## Aim of the task:
Could you set down all of the data again, exactly as it stands?

## Dataset excerpts:

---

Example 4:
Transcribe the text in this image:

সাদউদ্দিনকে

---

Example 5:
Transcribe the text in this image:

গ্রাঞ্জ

## Output of the exercise:
---

Example 4:
Transcribe the text in this image:

সাদউদ্দিনকে

---

Example 5:
Transcribe the text in this image:

গ্রাঞ্জ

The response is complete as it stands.